Three days later, on December 12, the former president repudiated “the police repression that caused deaths and injuries” in the mobilizations that demanded the celebration of a Constituent Assembly and the freedom of Castillo
Days later, on December 21, Morales lamented that “after the parliamentary coup, Peru is following in the footsteps of the last de facto government of Bolivia (…) Repression encourages rebellion.”
The protests in Peru have left 28 dead to date, according to the Ombudsman’s Office, 22 due to the mobilizations and 6 as a result of the road blockade.
The mobilizations called by different social organizations lowered their intensity at the end of December, but they have restarted after the end of the year holidays.
The demonstrators ask for the closure of Congress, the resignation of Boluarte, the call for a referendum on the possible installation of a Constituent Assembly and new elections.
The Ombudsman’s Office has repeatedly asked to avoid violence in these mobilizations.
Peruvian law
spoke with Roxana del Águila, former national migration superintendent, who said that all Peruvians and foreigners must comply with immigration regulations.
“If a foreigner performs a function other than the migratory status he or she has in the country, it will be up to the National Migration Superintendency to evaluate, within due process, the sanction of expulsion, which means not only leaving the country but avoiding entry for a period of time. of 15 years to Peruvian territory”.
There is a precedent. In 2017, through a resolution, the National Migration Superintendence prevented the entry of the Spanish citizen El Mohtar Sidahmed, who was then presenting herself as a diplomatic representative of the Sahrawi Arab Democratic Republic, “for having violated her migratory status as a tourist during her recent stay in our country”, according to the statement issued at that time by the institution.
Roxana del Aquila, who at that time was the general manager of the National Superintendency of Migrations, recalled that the Constitutional Court declared the habeas corpus petition filed by the citizen’s lawyer alleging the “violation of the right to freedom of transit”.
Ungrateful person”
In November 2021, the Foreign Relations Commission of the Peruvian Congress approved by majority a pronouncement that declared Evo Morales persona non grata for carrying out “proselytizing actions and meddling in the country’s internal politics.”
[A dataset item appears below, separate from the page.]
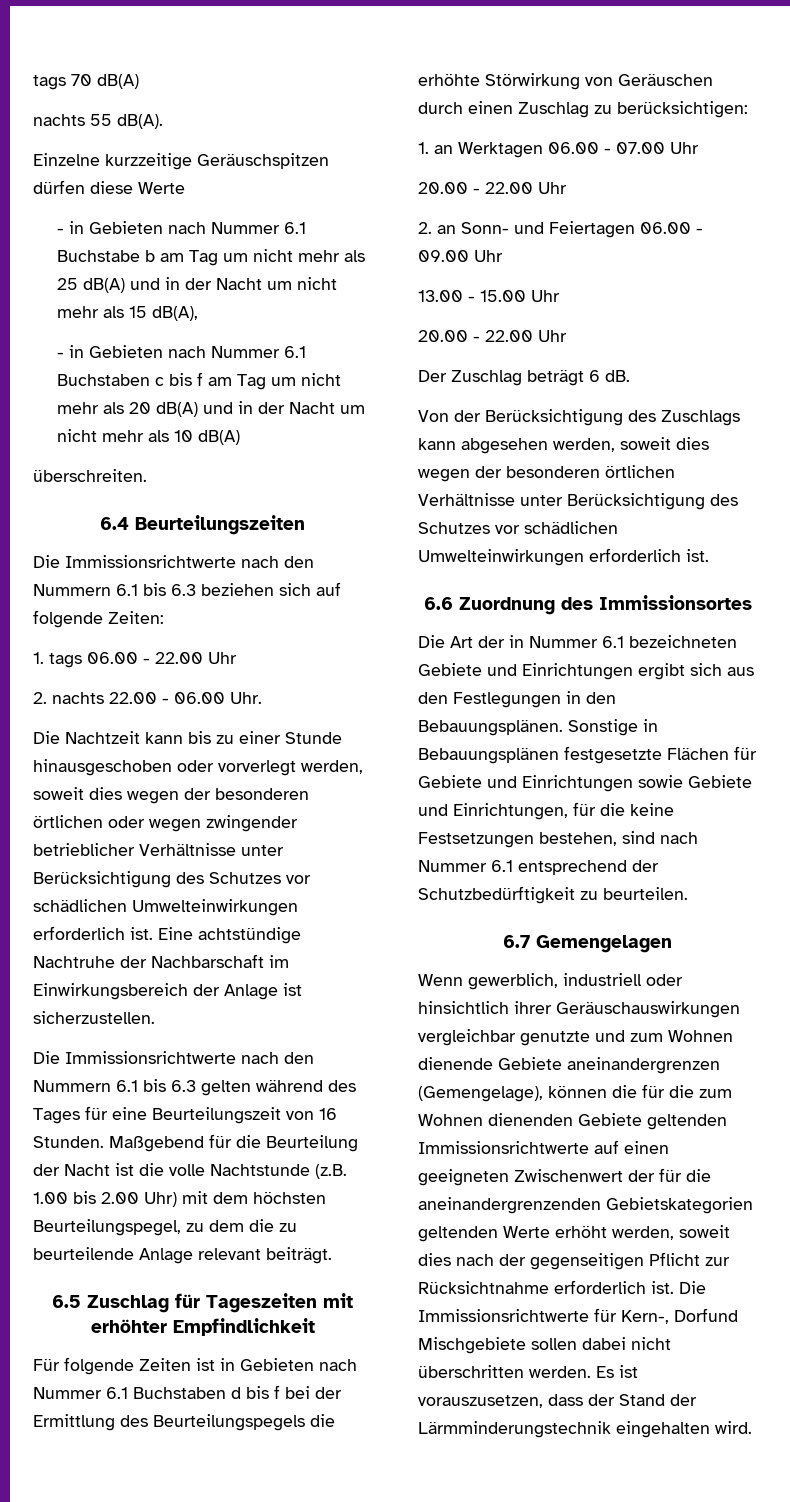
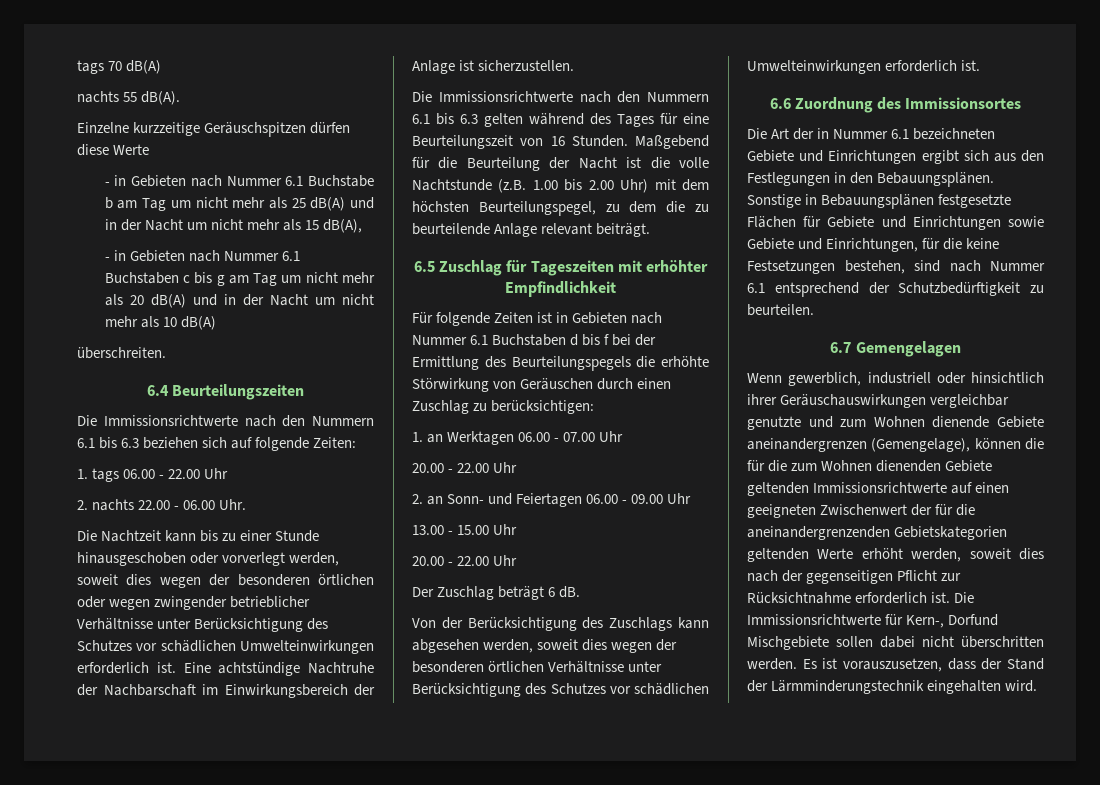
[197,372,204,386] f -> [216,275,225,286] g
The document urged the authorities to prevent the former president from entering Peru.
“Promoting in the country issues that are really very sensitive, such as a new Constitution, illegal coca crops, the nationalization of natural resources, the alleged interference of the United States or the DEA leaving Peru are matters that he can discuss in Bolivia freely, but it cannot come to Peru to promote proselytizing actions”, affirmed the then president of the Commission, Ernesto Bustamante.
In a conversation with , Bustamante recalled that that decision “had an effect from a practical point of view” because Morales did not visit the country in December 2021, as he had announced.
Between the 20th and 21st of that month, the meeting of Runasur, a platform of social organizations promoted by Morales, would be held in Cusco, Peru, but the organization decided to cancel the event due to fears caused by the increase in covid-19 cases. for the omicron variant.
But in statements to the newspaper El Comercio, Rogelio Rivas, Runasur’s regional coordinator in Cusco, said at the time that they were fighting “so that former President Morales can enter Peru.”
Bustamante points out that during 2022 Evo Morales has “been entering and leaving Peru feeling free to do so because the Ministry of the Interior, through the General Directorate of Migrations, which is the competent entity to execute an entry impediment, did not has been pronounced.”